There are multiple ways to approach the problem. One path is to list two-digit primes and check the digit sum of each one. Another path is to list two-digit numbers whose digits sum to 8, then check which are prime. Another path is to reason directly through possible digit pairs.
If different approaches converge on the same final answer, confidence should go up. If they disagree, that disagreement is useful too. It tells the system that the answer may need another attempt, another verifier, or human review.
This is close to how people check their own work. In math, we often solve a problem one way, then verify it another way. In accounting, we reconcile totals from different directions. In error-correcting systems, redundancy helps detect and repair mistakes.
The same idea applies to LLM agents. Instead of asking one model to produce one answer and then trusting it, we can ask multiple models, or the same model through different reasoning paths, to solve the problem independently. Agreement becomes a signal of reliability. Disagreement becomes a signal for escalation. This is especially useful when a perfect verifier is not available.
For arithmetic or code, verification can often be deterministic. But many real-world tasks are messier. There may not be a simple program that can say whether an answer is correct. In those cases, mutual reasoning gives the system another way to estimate confidence.
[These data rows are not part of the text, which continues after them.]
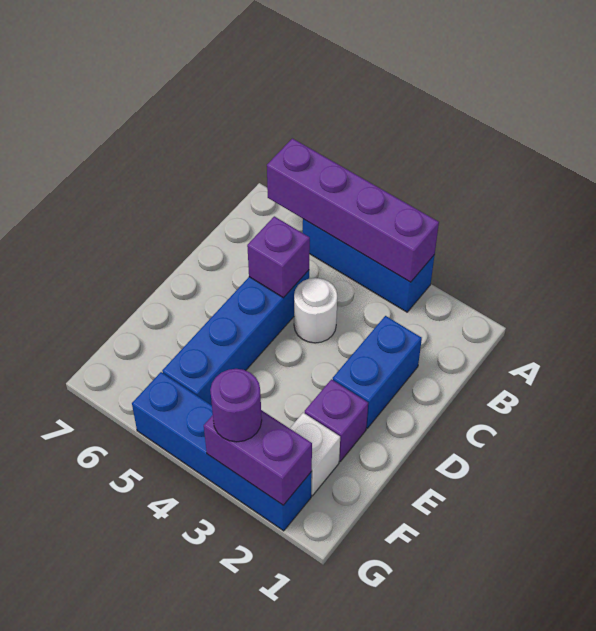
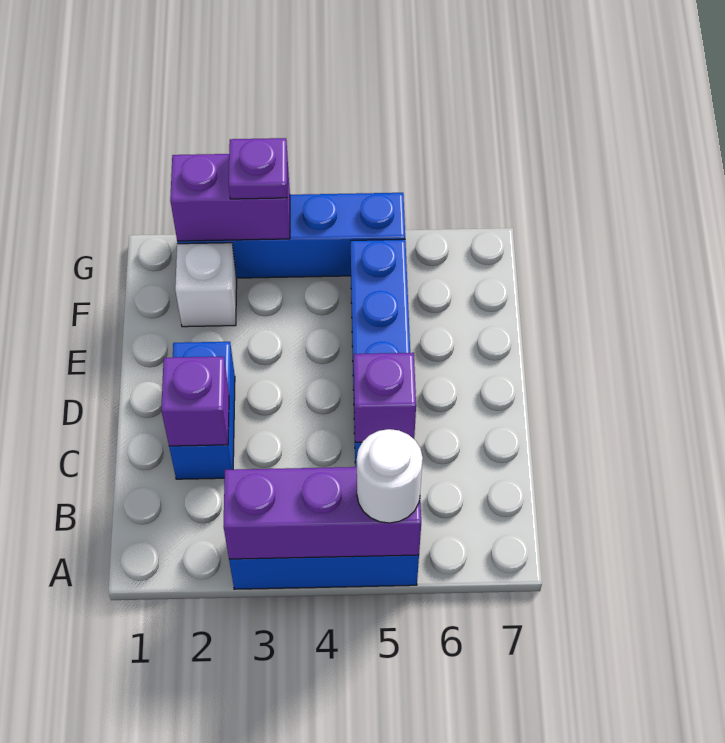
purple brick A3:A6 level 2 -> purple brick A3:A5 level 2
white round brick C4 level 1 -> white round brick A5 level 3
purple brick E2 level 1 -> purple brick C2 level 2
purple round brick G3 level 3 -> purple plate G3 level 3

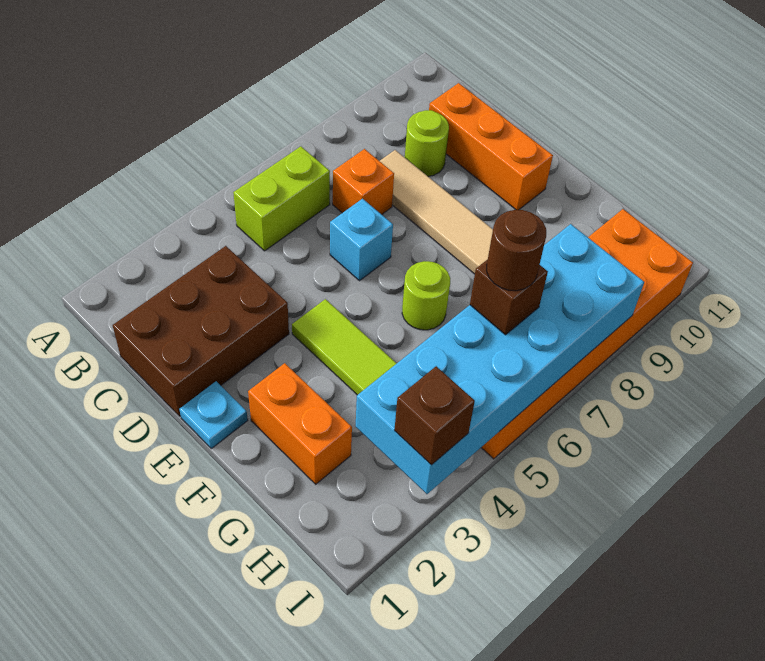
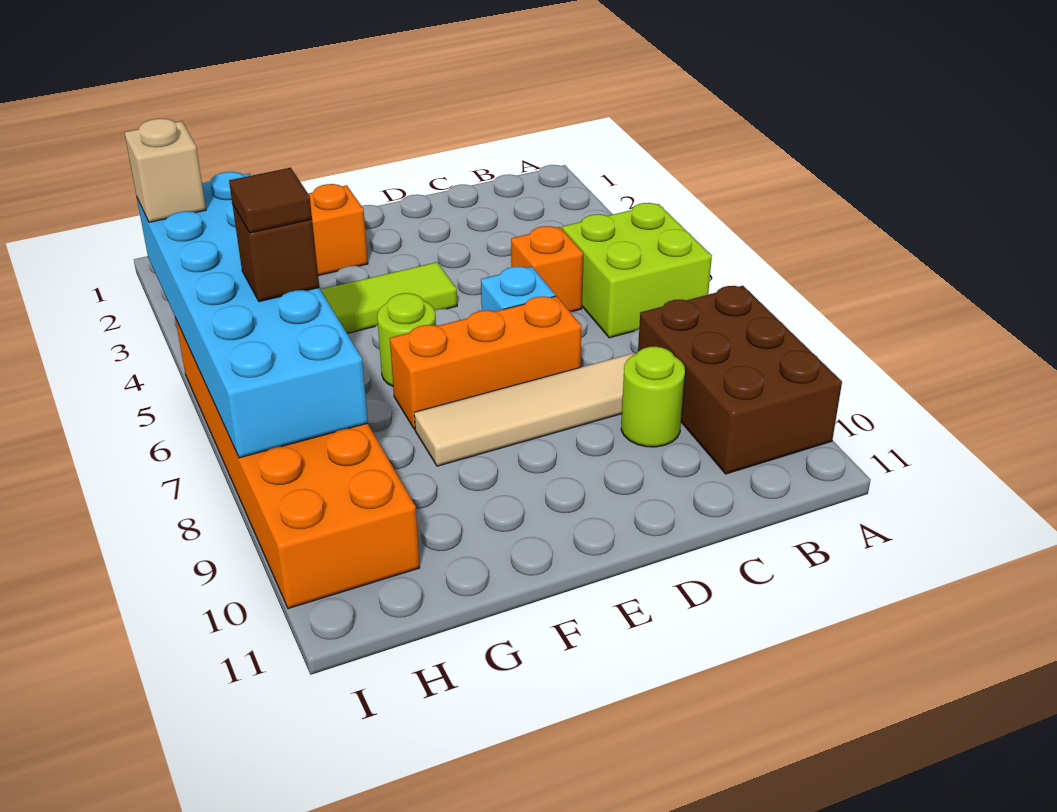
lime brick B5:B6 level 1 -> lime brick A5:B6 level 1
brown brick C1:D3 level 1 -> brown brick A8:B10 level 1
orange brick C7 level 1 -> orange brick C5 level 1
orange brick C10:E10 level 1 -> orange brick D7:F7 level 1
cyan plate E1 level 1 -> none
brown round brick H6 level 4 -> brown tile H6 level 4
brown brick I3 level 3 -> tan brick I3 level 3

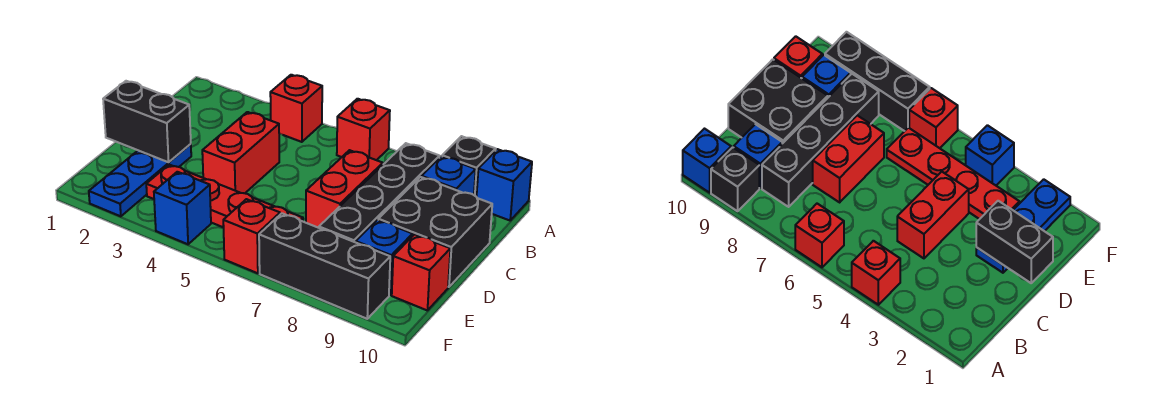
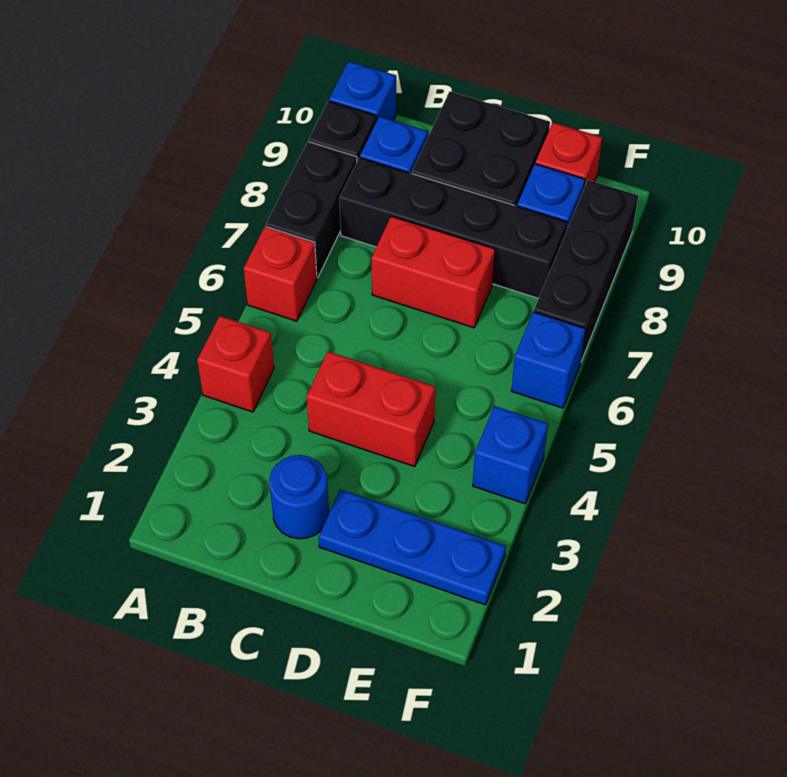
none -> blue round brick C2 level 1
black brick D1:D2 level 2 -> black brick A7:A8 level 1
red plate E3:E6 level 1 -> none
red brick F6 level 1 -> blue brick F6 level 1

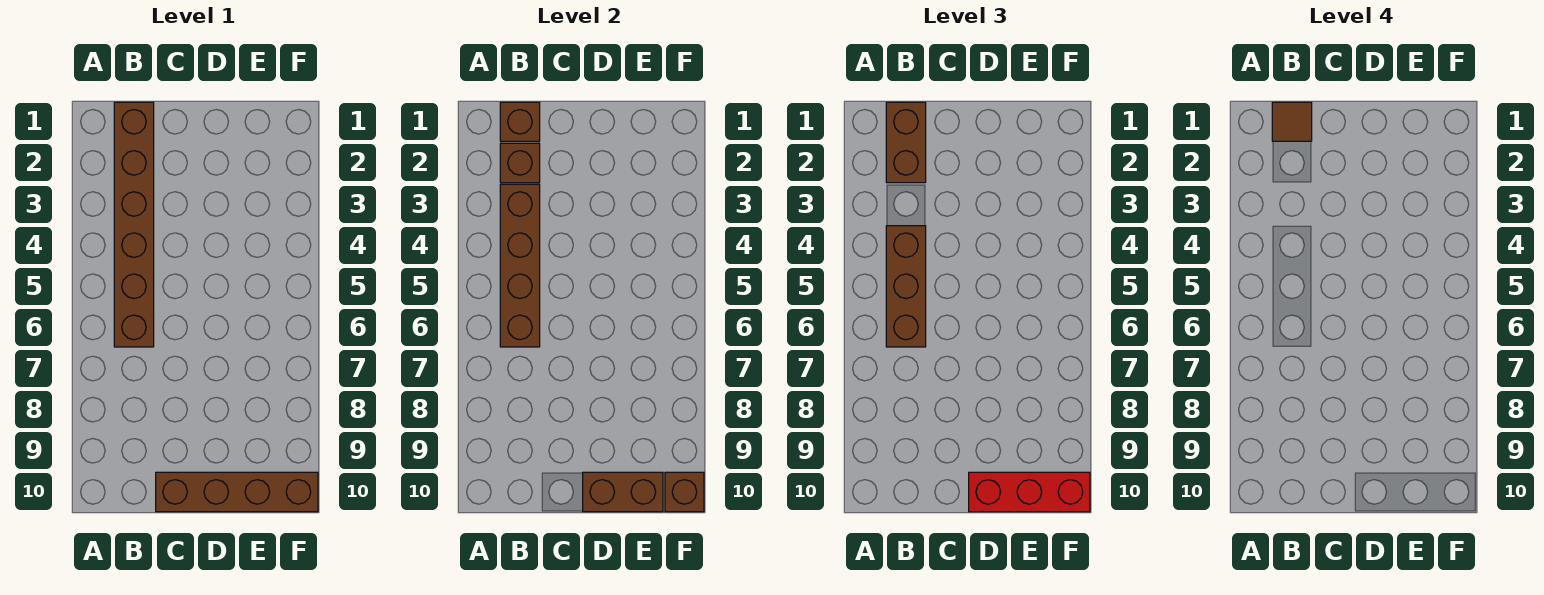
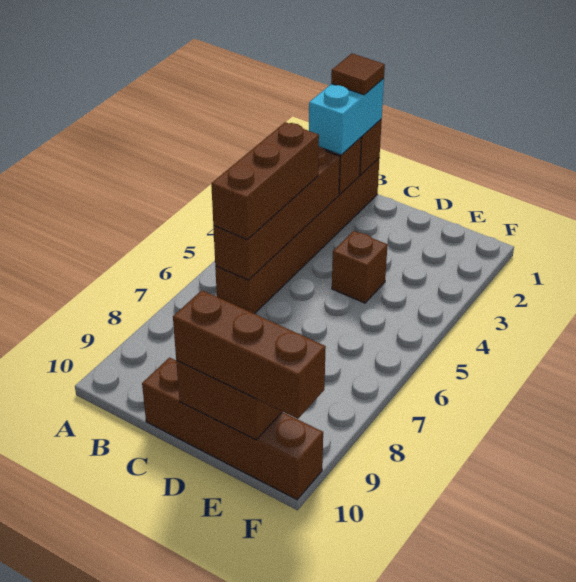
brown brick B1:B2 level 3 -> cyan brick B1:B2 level 3
red brick D10:F10 level 3 -> brown brick D10:F10 level 3
brown brick F10 level 2 -> brown brick D4 level 1

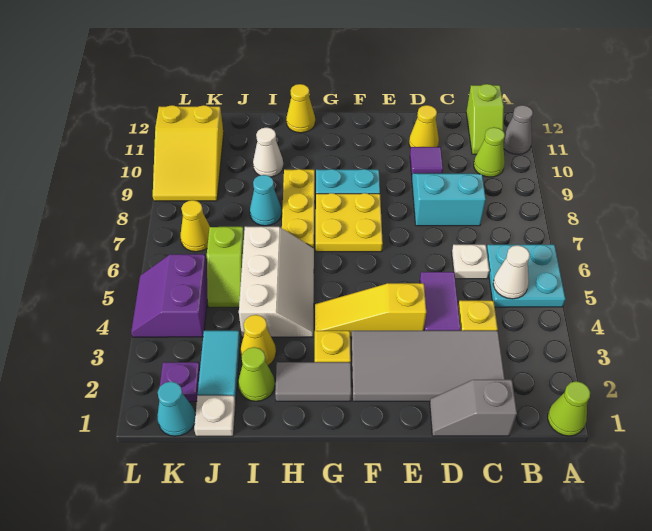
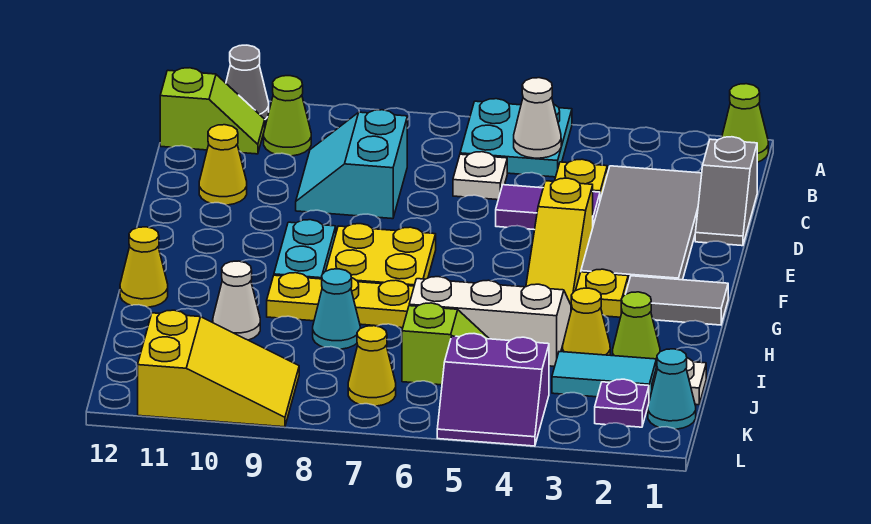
purple tile D10 level 1 -> none
grey tile G2:H2 level 1 -> grey tile G1:G2 level 1

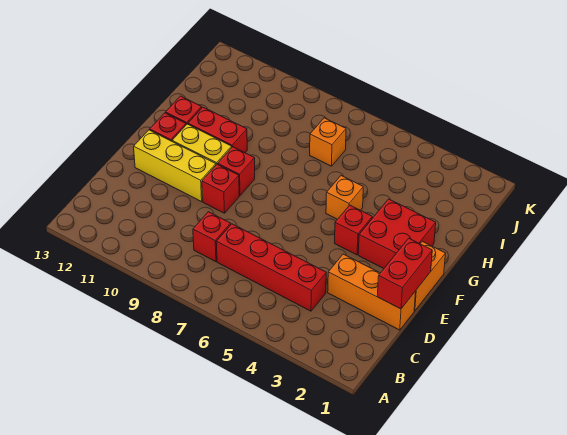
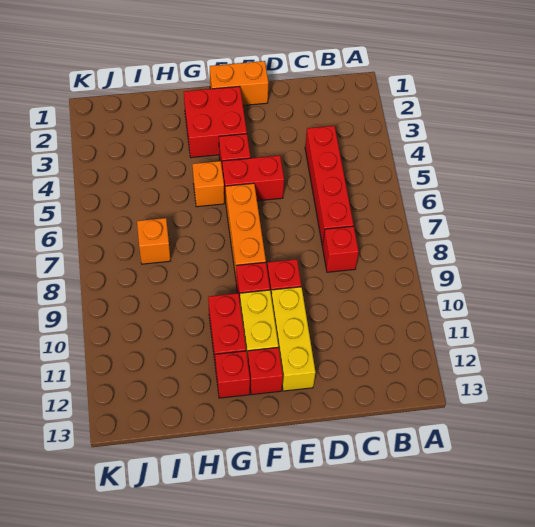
orange brick D1:D3 level 1 -> orange brick F6:F8 level 1
red brick D1:E1 level 2 -> red brick E5:F5 level 1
It is not a guarantee. Models can still agree on the same wrong answer. But it is a useful reliability signal, especially when combined with voting, retries, and external checks.
#Takeaway
The main takeaway from the talk is that long-running LLM tasks are not solved by model intelligence alone.
They require system design.
A reliable long-running agent needs to decompose work into smaller steps, raise per-step reliability with voting or sampling, detect red flags early, retry suspicious outputs, use trusted verifiers whenever possible, compare independent reasoning paths, and escalate disagreements when needed.
For short tasks, you can sometimes get away with trusting the model.
For long-running tasks, trust needs infrastructure.
The future of AI agents will not only be about better prompts or bigger models. It will also be about verification, recovery, and reliability engineering.
The model may be the engine, but the verifier is the guardrail.